Assassin’s Creed Shadows is due to arrive next month on March 20, 2025, after being delayed out of February at the beginning of the year. While that extra time gives Ubisoft more opportunity to get the game ready for prime time, it also gives them more time to show off what we can expect.
The various deep-dives Ubisoft has been doing for Shadows have, so far, focused on different aspects of the game. Today’s however, focuses on what’s behind the game, meaning the tech behind it.
Ubisoft shared a new trailer which, mainly highlights all the things people with the latest-and-greatest PC’s can do with Shadows, but in its blog post we got a few more details on how it’ll run on PS5 and other current-gen consoles, namely how it’ll be achieving its targeted 60 FPS on consoles.
Pierre Fortin, the technology director on Assassin’s Creed Shadows confirmed that the game will run at an upscaled 4K resolution, at 60 FPS, before digging into how Ubisoft is working to make that happen – all while keeping raytraced global illumination, and why Ubisoft focused on keeping RTGI in the game.
“Reaching 60 FPS on a game like Assassin’s Creed Shadows while using RTGI would mean sacrificing quite a lot to accommodate for its relatively high cost. Thus, the direction we took for Shadows was to use a hybrid approach.
Anvil, our in-house engine with which AC Shadows is built, has featured an industry-leading baked (offline) global illumination pipeline since AC Unity, and we have kept improving that over every game built since. Unity introduced it, Syndicate added support for dynamic time of day cycles, Origins introduced what we call a sparse GI system to support drastically larger open worlds, and Valhalla added support for multi-state environments, as it was necessary for the settlements.

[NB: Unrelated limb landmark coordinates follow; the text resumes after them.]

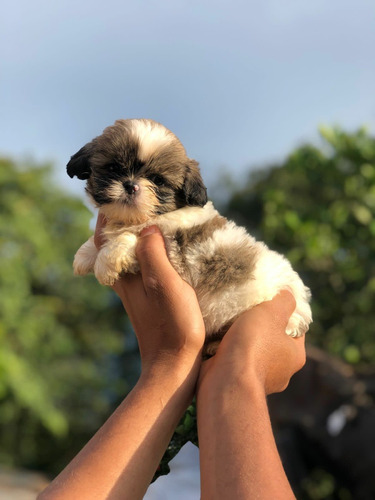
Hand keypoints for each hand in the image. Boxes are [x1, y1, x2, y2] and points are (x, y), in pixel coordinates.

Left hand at [94, 213, 205, 373]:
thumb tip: (148, 226)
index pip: (103, 235)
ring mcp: (136, 287)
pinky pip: (146, 262)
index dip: (107, 211)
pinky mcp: (150, 294)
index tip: (121, 190)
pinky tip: (172, 244)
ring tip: (162, 213)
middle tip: (147, 197)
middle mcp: (124, 278)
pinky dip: (153, 247)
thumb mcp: (164, 284)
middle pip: (115, 240)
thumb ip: (152, 253)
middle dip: (126, 217)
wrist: (174, 365)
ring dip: (141, 231)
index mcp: (123, 273)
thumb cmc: (172, 325)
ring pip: (131, 250)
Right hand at [199, 291, 305, 394]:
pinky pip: (235, 364)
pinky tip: (218, 341)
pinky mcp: (238, 385)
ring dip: (242, 342)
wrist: (226, 381)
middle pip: (273, 341)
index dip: (284, 314)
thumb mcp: (272, 312)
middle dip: (260, 328)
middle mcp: (281, 372)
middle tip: (246, 312)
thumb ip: (284, 300)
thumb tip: (289, 293)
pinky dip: (228, 353)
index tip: (268, 303)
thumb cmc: (253, 345)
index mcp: (295, 356)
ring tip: (228, 325)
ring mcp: (259, 382)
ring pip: (253, 353)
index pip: (295, 330)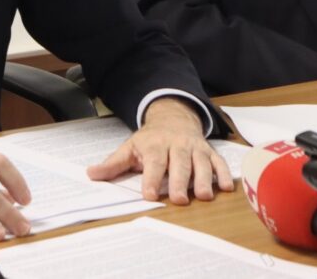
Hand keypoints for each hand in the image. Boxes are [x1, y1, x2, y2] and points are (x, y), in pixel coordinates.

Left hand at [87, 97, 233, 202]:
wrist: (174, 117)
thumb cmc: (150, 140)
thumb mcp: (130, 148)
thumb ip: (113, 164)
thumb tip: (90, 174)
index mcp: (155, 145)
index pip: (154, 163)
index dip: (152, 179)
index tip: (150, 195)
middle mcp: (176, 145)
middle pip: (179, 164)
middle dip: (179, 181)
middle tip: (179, 200)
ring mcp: (194, 148)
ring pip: (201, 163)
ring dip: (204, 179)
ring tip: (204, 196)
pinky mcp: (209, 151)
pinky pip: (219, 161)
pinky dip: (224, 173)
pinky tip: (226, 187)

On Shadows, we continued to improve this technology by adding support for the new dynamic seasons – the global illumination of a scene is drastically different is there is a snow cover compared to lush vegetation with colorful flowers blooming – as well as supporting much thinner walls.

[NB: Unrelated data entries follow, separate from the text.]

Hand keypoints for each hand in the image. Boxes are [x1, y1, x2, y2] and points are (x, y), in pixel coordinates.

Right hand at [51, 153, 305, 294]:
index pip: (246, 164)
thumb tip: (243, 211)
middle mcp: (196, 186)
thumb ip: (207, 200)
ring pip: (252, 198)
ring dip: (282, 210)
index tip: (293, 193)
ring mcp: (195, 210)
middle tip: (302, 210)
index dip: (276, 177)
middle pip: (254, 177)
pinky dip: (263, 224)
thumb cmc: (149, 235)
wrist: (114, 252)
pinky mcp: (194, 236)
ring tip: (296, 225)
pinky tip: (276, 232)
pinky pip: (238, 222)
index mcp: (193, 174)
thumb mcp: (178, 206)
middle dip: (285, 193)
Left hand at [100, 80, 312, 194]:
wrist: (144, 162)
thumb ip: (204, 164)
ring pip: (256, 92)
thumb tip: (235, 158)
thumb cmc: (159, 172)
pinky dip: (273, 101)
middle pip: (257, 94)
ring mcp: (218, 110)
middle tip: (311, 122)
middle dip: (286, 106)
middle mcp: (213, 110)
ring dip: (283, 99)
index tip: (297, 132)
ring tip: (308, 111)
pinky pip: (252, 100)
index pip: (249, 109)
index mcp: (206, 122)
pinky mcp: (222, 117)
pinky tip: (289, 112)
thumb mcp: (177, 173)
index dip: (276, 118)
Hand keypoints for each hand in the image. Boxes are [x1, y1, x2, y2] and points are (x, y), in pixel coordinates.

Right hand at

The advantage of this proven, yet modernized technology is its relatively low GPU cost. This allowed us to target a 60 FPS experience on Xbox Series X and PS5 that is still impressive, in which we still had room for new gen improvements. For it is worth noting that all the vegetation in AC Shadows is physically animated on the GPU based on a dynamic wind system driven by a fluid simulation!
Finally, we didn’t want the image in performance mode to be so low resolution that it becomes blurry, and targeting 60 FPS with raytracing on console would have meant we would not have had enough GPU budget to improve other rendering systems.
However, it was clear to us that there are undeniable advantages to raytraced global illumination. First and most importantly is that it adapts to change in the scene. In a game such as Shadows, in which we had strong ambitions with destructible objects and a changing environment, the benefits in image quality of having global illumination that adapts to the change in the scene are numerous.
Furthermore, raytraced global illumination implicitly introduced raytraced ambient occlusion, which adds subtle, yet noticeable details to the image. Furthermore, we are no longer bound to fixed size world space resolutions for our GI, which increases lighting quality details.
But, most importantly, we had one game feature that we really want to introduce, the Hideout, that simply could not exist without raytraced global illumination to make it as we wanted it to be.”
It surely is an impressive feat, to have a feature like RTGI, and still have the game running at 4K/60 FPS. It’ll really be something when we can actually see it in action when the game launches, this coming March.